L’annonce d’un accord de transit terrestre et maritime entre le Tchad et la Guinée équatoriale a pris de court les autorités camerounaises. Face aux tracasseries administratives et aux entraves répétées sur le corridor Douala-N’Djamena, le Tchad a choisi de diversifier ses routes commerciales.
Cette décision, bien que stratégique pour N’Djamena, sonne comme un avertissement pour le Cameroun, qui tente désormais de rectifier le tir pour préserver son partenariat commercial de plus de 30 ans avec son voisin sahélien.
En effet, comme l’avait assuré Fatima Goukouni Weddeye, ministre tchadienne des Transports, lors de la signature de l’accord le 13 décembre 2024, « la signature de cette convention marque un tournant décisif pour le Tchad dans sa quête de diversification des couloirs de transit. Le Tchad prendra toutes les dispositions nécessaires pour la traduction dans les faits du contenu de cette convention ». Cet engagement illustre clairement la volonté de réduire la dépendance aux ports camerounais, longtemps considérés comme les seules portes d’entrée pour les marchandises tchadiennes.
Le Cameroun s’est ainsi mis en mode rattrapage, car il n’a pas tardé à réagir. Dans un message adressé aux délégués régionaux de la Sûreté nationale installés le long des corridors Douala-N’Djamena-Bangui, le Délégué général à la Sûreté nationale (DGSN), Martin Mbarga Nguelé, a ordonné une lutte pointue contre les tracasseries policières.
En ce sens, le DGSN a déclaré : « dans le cadre de l’application des recommandations de l’équipe interministérielle mixte chargée de la fluidification des corridors de transit Douala-Kribi-Bangui et Douala-Kribi-N’Djamena, il vous est demandé d’instruire et de veiller à la délivrance des bulletins de service et à l’existence des registres main courante dans tous les postes de contrôle mixte ». Il a en outre « formellement » interdit le retrait des pièces d’identité, même expirées, aux passagers et autres usagers lors des contrôles.
Cet empressement du Cameroun à rassurer ses partenaires commerciaux témoigne du considérable enjeu économique que représente le commerce de transit. Selon les données de la douane camerounaise, le Tchad et la République centrafricaine font respectivement transiter 340 milliards et 55 milliards de FCFA de marchandises par les ports camerounais. Et donc, une perte de ce marché au profit de la Guinée équatoriale aurait des conséquences significatives sur l’économie camerounaise.
Alors que cette nouvelle donne crée des remous, Patrice Melom, Directeur Général du port autonome de Kribi, a voulu tempérer les inquiétudes, affirmant que la concurrence est inévitable et de ce fait, le Cameroun devra redoubler d’efforts pour conserver ses partenaires commerciaux.

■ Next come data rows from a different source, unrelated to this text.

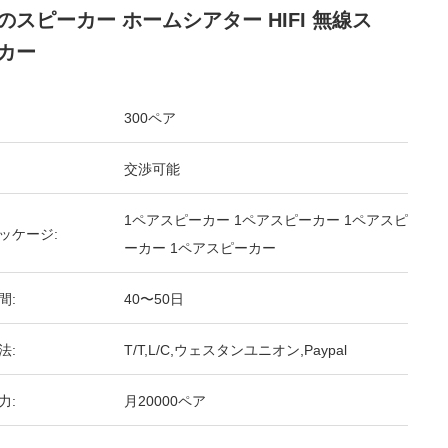
のスピーカー ホームシアター HIFI 無線ス
カー
300ペア
交渉可能
1ペアスピーカー 1ペアスピーカー 1ペアスピ
ッケージ:
ーカー 1ペアスピーカー
間:
40〜50日
法:
T/T,L/C,ウェスタンユニオン,Paypal
力:
月20000ペア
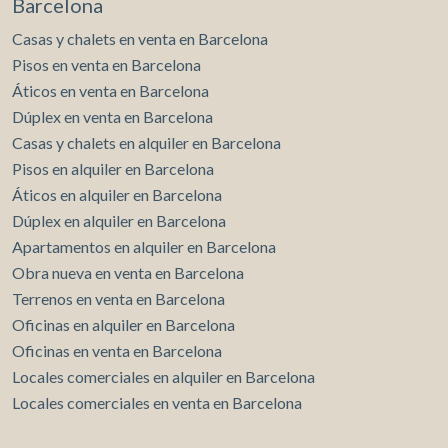
Barcelona
Casas y chalets en venta en Barcelona
Pisos en venta en Barcelona
Áticos en venta en Barcelona
Dúplex en venta en Barcelona
Casas y chalets en alquiler en Barcelona
Pisos en alquiler en Barcelona
Áticos en alquiler en Barcelona
Dúplex en alquiler en Barcelona
Apartamentos en alquiler en Barcelona
Obra nueva en venta en Barcelona
Terrenos en venta en Barcelona
Oficinas en alquiler en Barcelona
Oficinas en venta en Barcelona
Locales comerciales en alquiler en Barcelona
Locales comerciales en venta en Barcelona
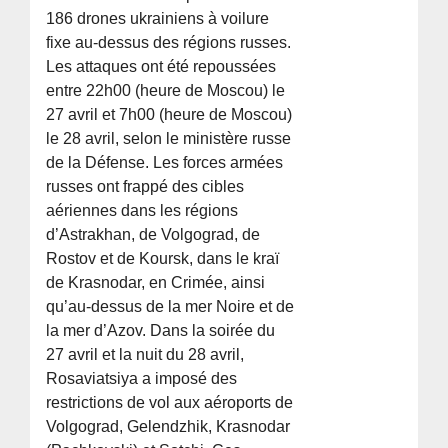
186 drones ukrainiens à voilure
fixe au-dessus des régions russes.
Les attaques ont été repoussées
entre 22h00 (heure de Moscou) le
27 avril et 7h00 (heure de Moscou)
le 28 avril, selon le ministère russe
de la Défense. Les forces armées
russes ont frappé des cibles
aériennes dans les régions
d’Astrakhan, de Volgograd, de
Rostov et de Koursk, dans le kraï
de Krasnodar, en Crimée, ainsi
qu’au-dessus de la mer Noire et de
la mer d’Azov. Dans la soirée du
27 avril et la nuit du 28 avril,
Rosaviatsiya a imposé des
restrictions de vol aux aéroports de
Volgograd, Gelendzhik, Krasnodar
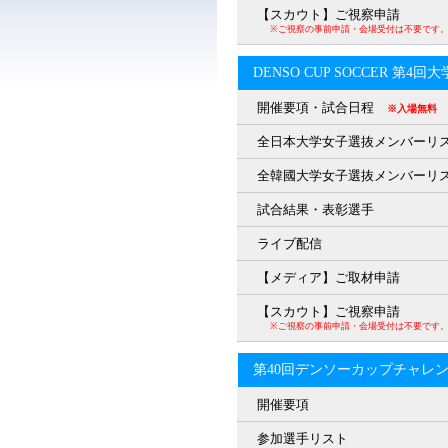
【スカウト】ご視察申請
※ご視察の事前申請・会場受付は不要です
DENSO CUP SOCCER 第4
開催要項・試合日程
※入場無料
全日本大学女子選抜メンバーリ
全韓國大学女子選抜メンバーリ
試合結果・表彰選手
ライブ配信
【メディア】ご取材申請
【スカウト】ご視察申請
※ご視察の事前申請・会場受付は不要です
第40回デンソーカップチャレ
開催要項
参加選手リスト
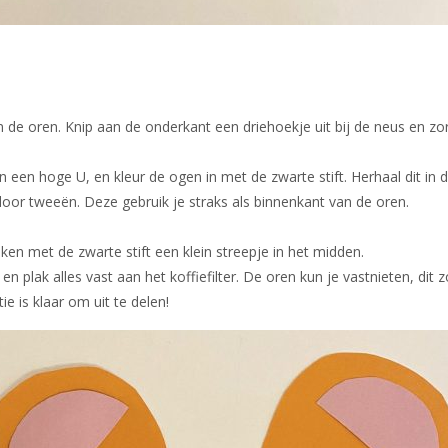
an de oren. Knip aan de onderkant een driehoekje uit bij de neus en z
n een hoge U, en kleur de ogen in met de zwarte stift. Herhaal dit in
door tweeën. Deze gebruik je straks als binnenkant van de oren.
ken met de zwarte stift een klein streepje in het midden.
 plak alles vast aan het koffiefilter. De oren kun je vastnieten, dit z
ie is klaar om uit te delen!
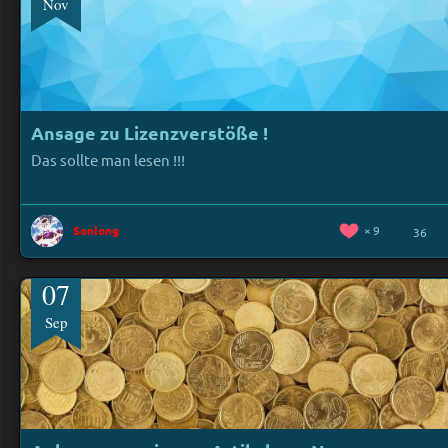
Nov
Ansage zu Lizenzverstöße !
Das sollte man lesen !!!
Sonlong
9
36
07
Sep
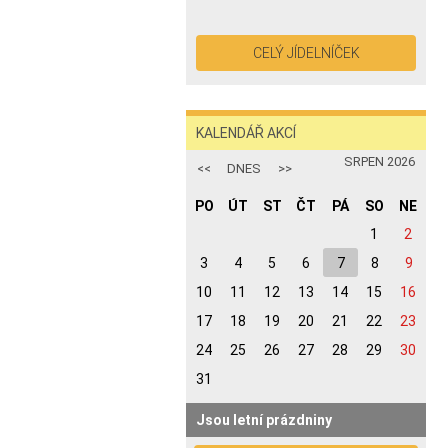
CELÝ JÍDELNÍČEK
KALENDÁŘ AKCÍ
SRPEN 2026
<<
DNES
>>
PO
ÚT
ST
ČT
PÁ
SO
NE
32. KALENDÁŘNÍ TÝDEN
1
2
3
4
5
6
7
8
9
10
11
12
13
14
15
16
17
18
19
20
21
22
23
24
25
26
27
28
29
30
31
Jsou letní prázdniny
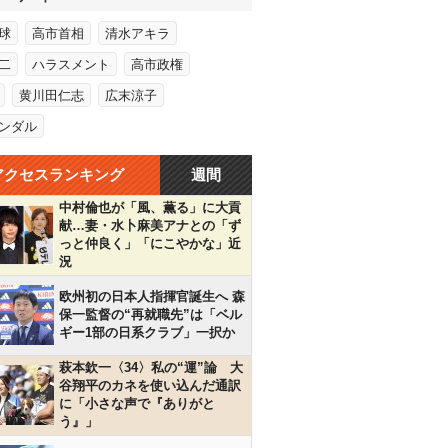
球
高市首相
清水アキラ
二
ハラスメント
高市政権
黄川田仁志
広末涼子
ンダル
アクセスランキング
週間
中村倫也が「風、薫る」に大貢
献…妻・水卜麻美アナとの「ず
っと仲良く」「にこやかな」近
況
欧州初の日本人指揮官誕生へ 森
保一監督の“再就職先”は「ベル
ギー1部の日系クラブ」一択か
萩本欽一〈34〉私の“運”論 大
谷翔平のカネを使い込んだ通訳
に「小さな声で『ありがと
う』」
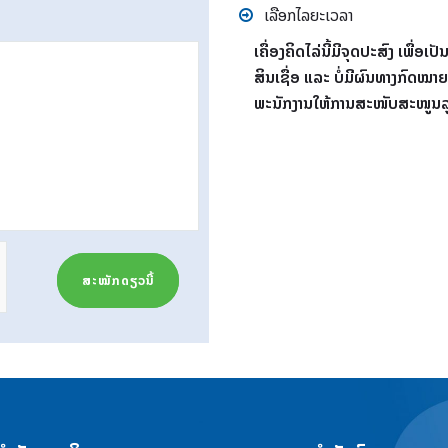
ເລືອກໄລຍະເວລາ
ເຄື່ອງຄິດໄລ່ນີ້ມີຈຸດປະສົງ ເພື່ອເປ
ສິນເຊື່ອ ແລະ ບໍ່ມີຜົນທາງກົດໝາຍ. 
ພະນັກງານໃຫ້ການສະໜັບສະໜູນລູ
ສະໝັກດຽວນີ້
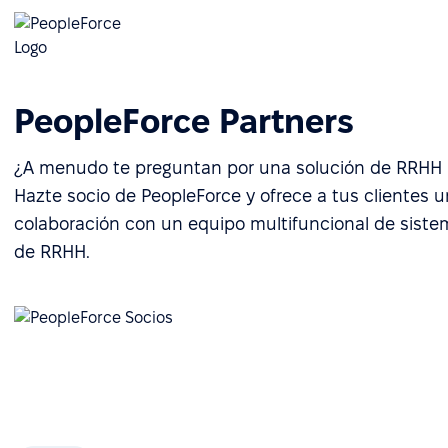
PeopleForce Partners
¿A menudo te preguntan por una solución de RRHH 
Hazte socio de PeopleForce y ofrece a tus clientes 
colaboración con un equipo multifuncional de siste
de RRHH.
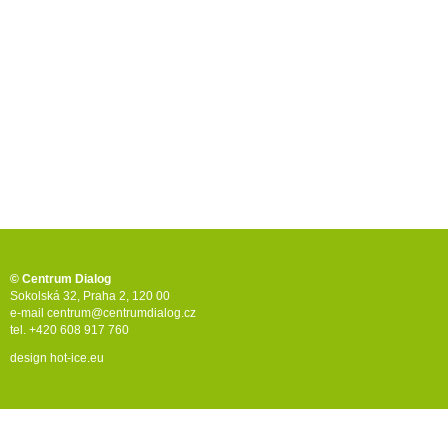
© Centrum Dialog
Sokolská 32, Praha 2, 120 00
e-mail
centrum@centrumdialog.cz
tel. +420 608 917 760
design
hot-ice.eu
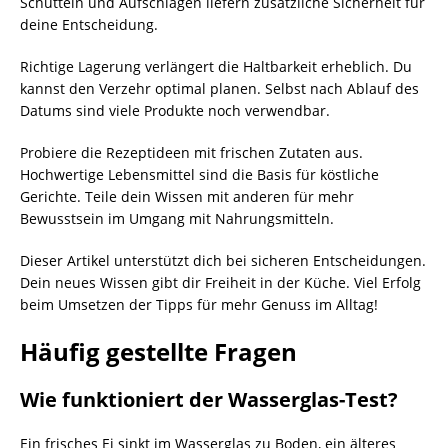
Schütteln und Aufschlagen liefern zusätzliche Sicherheit für
deine Entscheidung.
Richtige Lagerung verlängert die Haltbarkeit erheblich. Du
kannst den Verzehr optimal planen. Selbst nach Ablauf des
Datums sind viele Produkte noch verwendbar.
Probiere die Rezeptideen mit frischen Zutaten aus.
Hochwertige Lebensmittel sind die Basis für köstliche
Gerichte. Teile dein Wissen mit anderen für mehr
Bewusstsein im Umgang mit Nahrungsmitteln.
Dieser Artikel unterstützt dich bei sicheren Entscheidungen.
Dein neues Wissen gibt dir Freiheit in der Küche. Viel Erfolg
beim Umsetzen der Tipps für mehr Genuss im Alltag!
Häufig gestellte Fragen
Wie funktioniert der Wasserglas-Test?
Ein frisches Ei sinkt im Wasserglas zu Boden, ein älteres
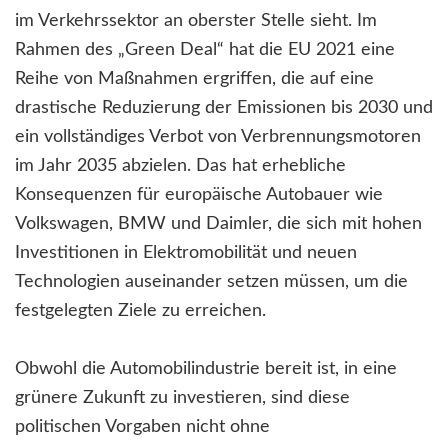
im Verkehrssektor an oberster Stelle sieht. Im
Rahmen des „Green Deal“ hat die EU 2021 eine
Reihe von Maßnahmen ergriffen, die auf eine
drastische Reduzierung der Emissionen bis 2030 und
ein vollständiges Verbot von Verbrennungsmotoren
im Jahr 2035 abzielen. Das hat erhebliche
Konsequenzen für europäische Autobauer wie
Volkswagen, BMW und Daimler, die sich mit hohen
Investitionen in Elektromobilität und neuen
Technologien auseinander setzen müssen, um die
festgelegten Ziele zu erreichen.
Obwohl die Automobilindustrie bereit ist, in eine
grünere Zukunft zu investieren, sind diese
politischen Vorgaben nicht ohne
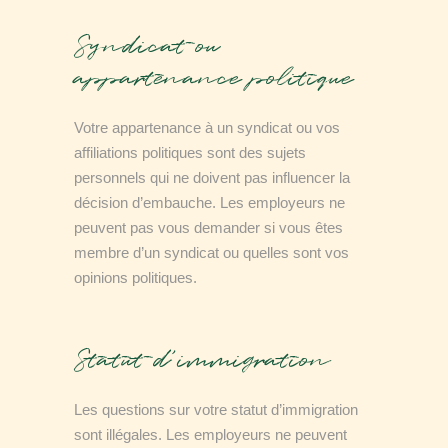
Syndicat ou
appartenance politique
Votre appartenance à un syndicat ou vos
affiliations politiques sont des sujets
personnels qui ne doivent pas influencer la
décision d’embauche. Les employeurs ne
peuvent pas vous demander si vous êtes
membre d’un syndicat ou quelles sont vos
opinions politiques.
Statut d’immigration
Les questions sur votre statut d’immigration
sont illégales. Les employeurs ne peuvent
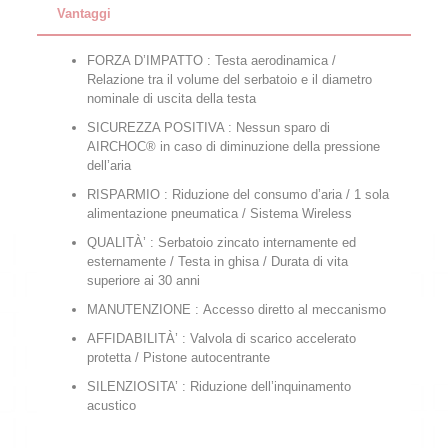
Vantaggi
FORZA D’IMPATTO : Testa aerodinamica /
Relazione tra il volume del serbatoio e il diametro
nominale di uscita della testa
SICUREZZA POSITIVA : Nessun sparo di
AIRCHOC® in caso di diminuzione della pressione
dell’aria
RISPARMIO : Riduzione del consumo d’aria / 1 sola
alimentazione pneumatica / Sistema Wireless
QUALITÀ’ : Serbatoio zincato internamente ed
esternamente / Testa in ghisa / Durata di vita
superiore ai 30 anni
MANUTENZIONE : Accesso diretto al meccanismo
AFFIDABILITÀ’ : Valvola di scarico accelerato
protetta / Pistone autocentrante
SILENZIOSITA’ : Riduzione dell’inquinamento
acustico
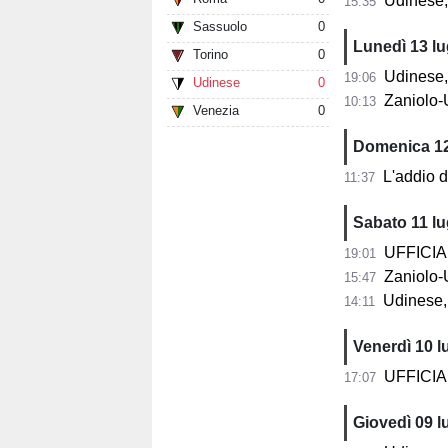
Udinese, d
15:35
Sassuolo
0
Lunedì 13 lu
Torino
0
Udinese, 
19:06
Udinese
0
Zaniolo-Udine
10:13
Venezia
0
Domenica 12
L'addio di
11:37
Sabato 11 lu
UFFICIALE
19:01
Zaniolo-U
15:47
Udinese, i
14:11
Venerdì 10 l
UFFICIALE 
17:07
Giovedì 09 l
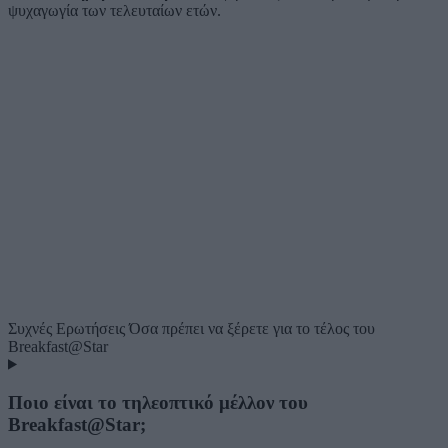
ψυχαγωγία των τελευταίων ετών.
Συχνές Ερωτήσεις
Όσα πρέπει να ξέρετε για το τέλος του
Breakfast@Star
Ποιο είναι το τηλεοπτικό μέλλον του
Breakfast@Star;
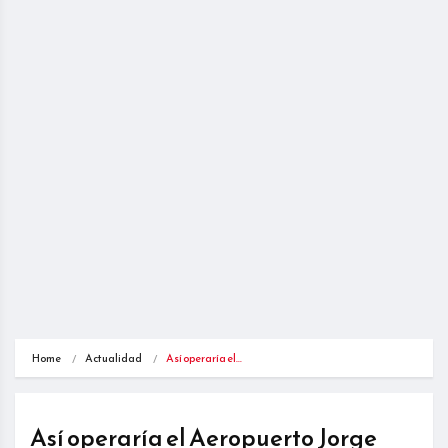
Home
Actualidad
Así operaría el…
Así operaría el Aeropuerto Jorge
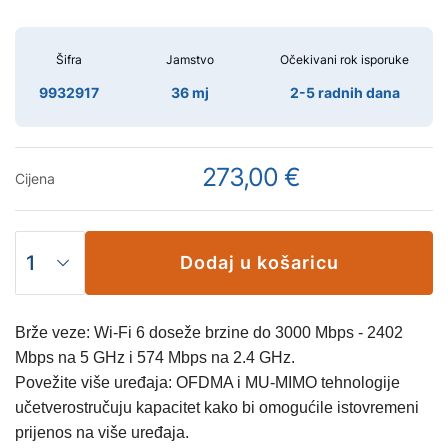
Šifra
Jamstvo
Očekivani rok isporuke
9932917
36 mj
2-5 radnih dana
273,00 €
Cijena
Dodaj u košaricu
Brže veze: Wi-Fi 6 doseže brzine do 3000 Mbps - 2402
Mbps na 5 GHz i 574 Mbps na 2.4 GHz.
Povežite više uređaja: OFDMA i MU-MIMO tehnologije
učetverostručuju kapacitet kako bi omogućile istovremeni
prijenos na više uređaja.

Par ailleurs, il faut noter que l’accord entre le Tchad et la Guinée équatoriale est bien plus qu’un simple ajustement commercial. Il reflète un repositionnement stratégique dans la région, où chaque pays cherche à maximiser ses avantages économiques. Pour N’Djamena, cette diversification pourrait simplifier les opérations de transit, accroître la productivité et stimuler la croissance économique. De son côté, la Guinée équatoriale voit cette opportunité comme un levier pour attirer des investissements dans ses infrastructures portuaires et renforcer son rôle dans le commerce régional.
Face à cette concurrence, le Cameroun doit se réinventer. L’amélioration des conditions de transit, la modernisation des infrastructures et une plus grande fluidité des échanges seront déterminantes pour maintenir son rôle de hub commercial en Afrique centrale.